Output every record exactly and leave each picture out.
»»
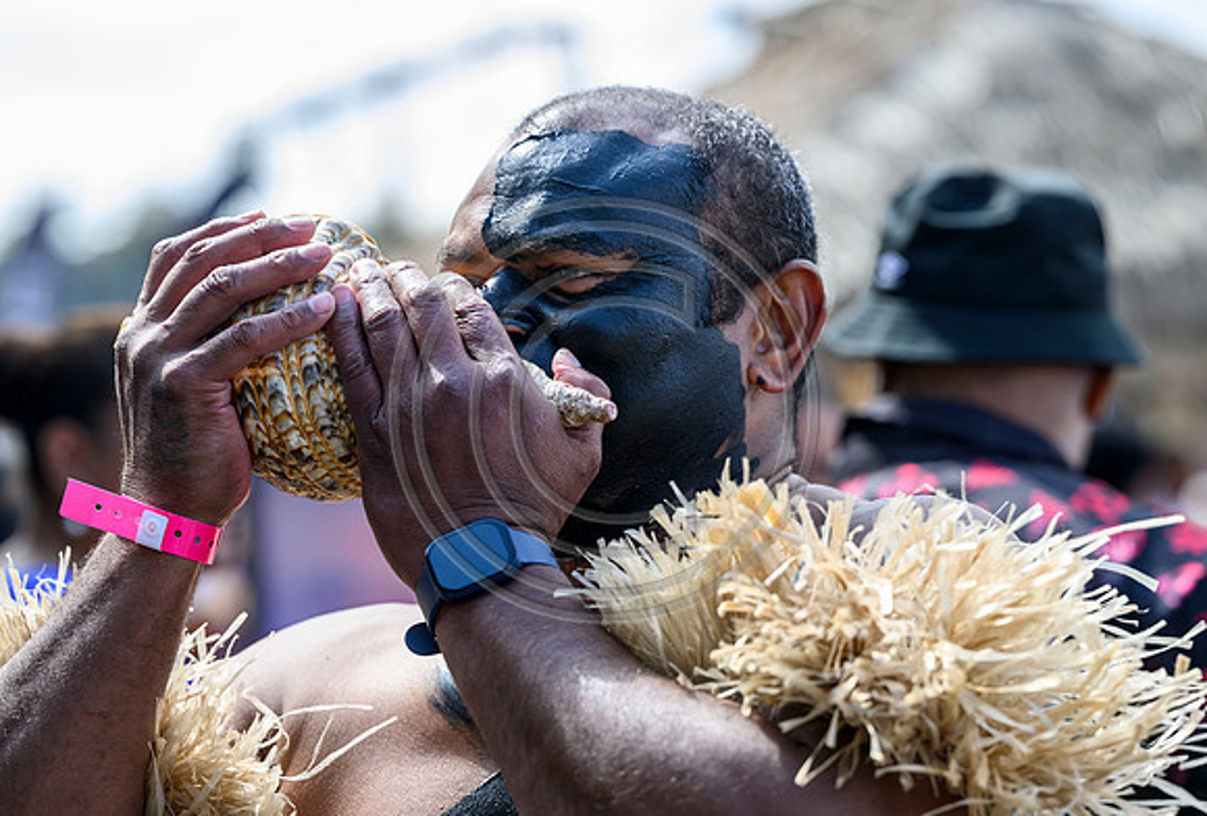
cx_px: 642
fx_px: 4637
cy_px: 388
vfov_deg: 10.1
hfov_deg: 14.8
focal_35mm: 138
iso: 400
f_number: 4.5
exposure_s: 1/800
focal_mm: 130
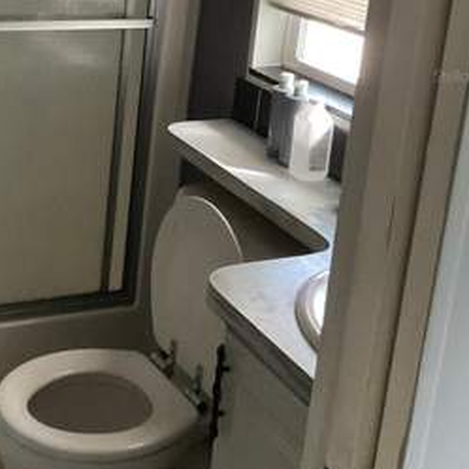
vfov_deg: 25.5
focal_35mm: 66
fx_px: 1012
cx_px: 53
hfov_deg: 25.3
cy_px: 75
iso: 500
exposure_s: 1/30
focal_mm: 3
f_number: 1.8
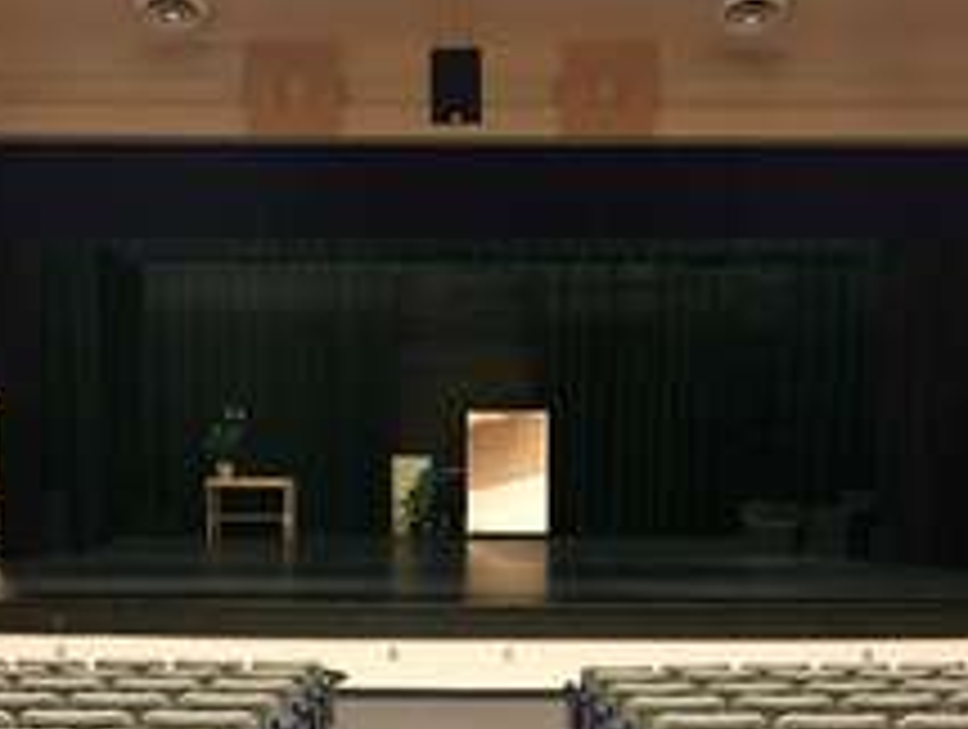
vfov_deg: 27.5
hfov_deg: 36.7
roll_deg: +0.0
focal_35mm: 52
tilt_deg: -6.2
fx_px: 1457
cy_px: 590
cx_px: 437
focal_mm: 4
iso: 100
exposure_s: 1/5
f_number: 1.8
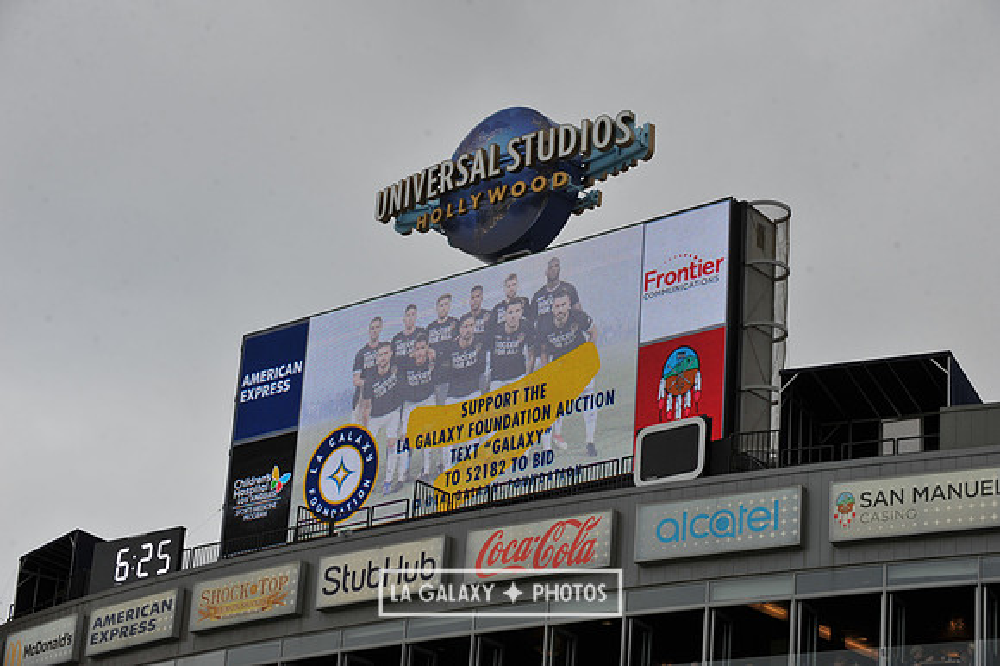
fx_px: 2498
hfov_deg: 22.6
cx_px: 500
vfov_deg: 15.2
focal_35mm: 90
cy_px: 333
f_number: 9
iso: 400
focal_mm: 90
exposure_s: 1/320
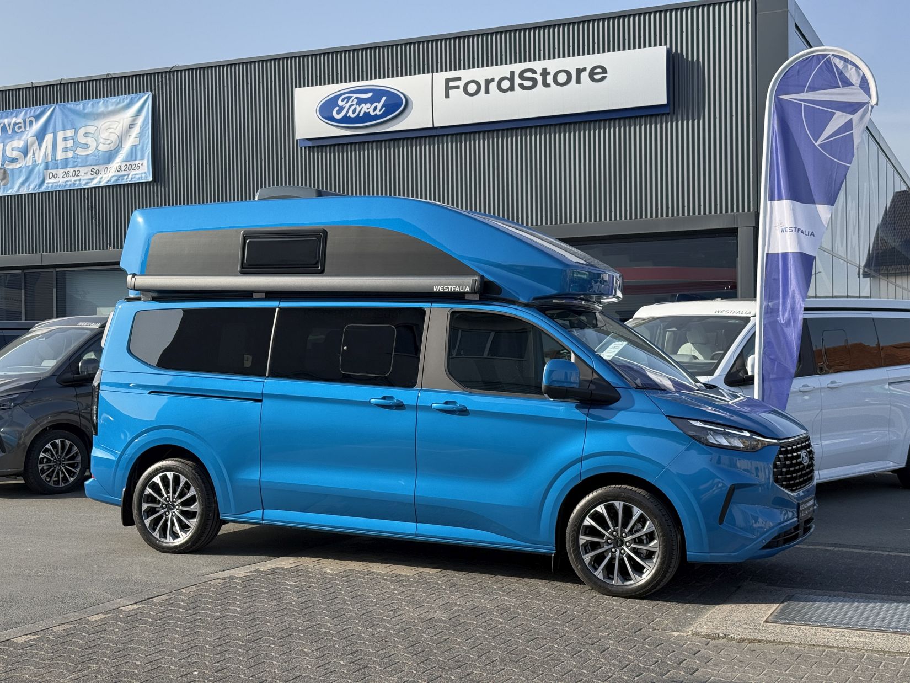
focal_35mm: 48
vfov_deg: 30.3
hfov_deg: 39.7
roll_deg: +1.0
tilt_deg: +0.6
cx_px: 455
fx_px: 1262
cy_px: 342
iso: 80
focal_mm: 6.76
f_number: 1.78
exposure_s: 1/2208
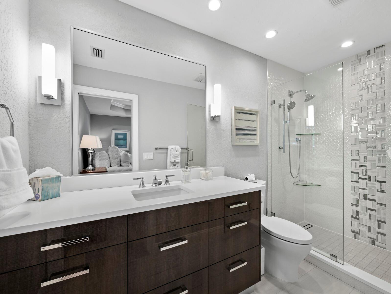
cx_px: 196
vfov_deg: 85.7
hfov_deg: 102.0
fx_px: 158
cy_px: 147
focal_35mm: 14
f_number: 10
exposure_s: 1/5
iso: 400
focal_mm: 7
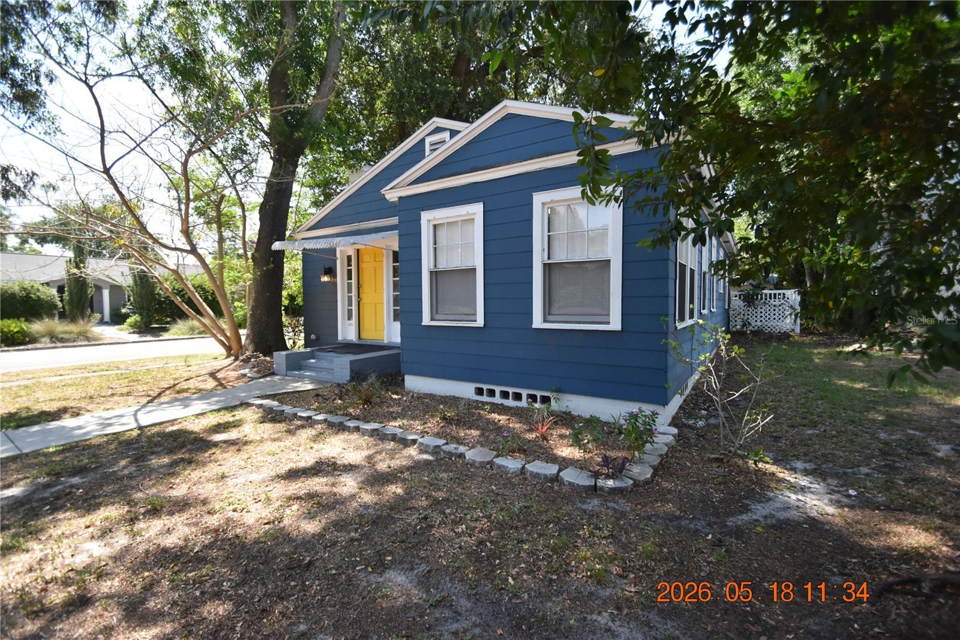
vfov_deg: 77.3
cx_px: 480
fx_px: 400
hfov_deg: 100.4
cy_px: 320
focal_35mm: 15
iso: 800
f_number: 3.5
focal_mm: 10
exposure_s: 1/2000
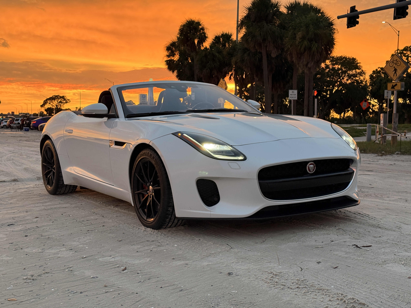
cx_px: 206
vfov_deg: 30.3
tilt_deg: -3.6
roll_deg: -2.3
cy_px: 154
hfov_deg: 39.7
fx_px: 570
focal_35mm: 48
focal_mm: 6.76
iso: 125
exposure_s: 1/125
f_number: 1.78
««
- **Solution for this problem**
cx_px: 642
fx_px: 4637
cy_px: 388
vfov_deg: 10.1
hfov_deg: 14.8
focal_35mm: 138
iso: 400
f_number: 4.5
exposure_s: 1/800
focal_mm: 130
vfov_deg: 25.5
focal_35mm: 66
fx_px: 1012
cx_px: 53
hfov_deg: 25.3
cy_px: 75
iso: 500
exposure_s: 1/30
focal_mm: 3
f_number: 1.8
vfov_deg: 27.5
hfov_deg: 36.7
roll_deg: +0.0
focal_35mm: 52
tilt_deg: -6.2
fx_px: 1457
cy_px: 590
cx_px: 437
focal_mm: 4
iso: 100
exposure_s: 1/5
f_number: 1.8
fx_px: 2498
hfov_deg: 22.6
cx_px: 500
vfov_deg: 15.2
focal_35mm: 90
cy_px: 333
f_number: 9
iso: 400
focal_mm: 90
exposure_s: 1/320
focal_35mm: 48
vfov_deg: 30.3
hfov_deg: 39.7
roll_deg: +1.0
tilt_deg: +0.6
cx_px: 455
fx_px: 1262
cy_px: 342
iso: 80
focal_mm: 6.76
f_number: 1.78
exposure_s: 1/2208
cx_px: 196
vfov_deg: 85.7
hfov_deg: 102.0
fx_px: 158
cy_px: 147
focal_35mm: 14
f_number: 10
exposure_s: 1/5
iso: 400
focal_mm: 7
vfov_deg: 77.3
cx_px: 480
fx_px: 400
hfov_deg: 100.4
cy_px: 320
focal_35mm: 15
iso: 800
f_number: 3.5
focal_mm: 10
exposure_s: 1/2000
cx_px: 206
vfov_deg: 30.3
tilt_deg: -3.6
roll_deg: -2.3
cy_px: 154
hfov_deg: 39.7
fx_px: 570
focal_35mm: 48
focal_mm: 6.76
iso: 125
exposure_s: 1/125
f_number: 1.78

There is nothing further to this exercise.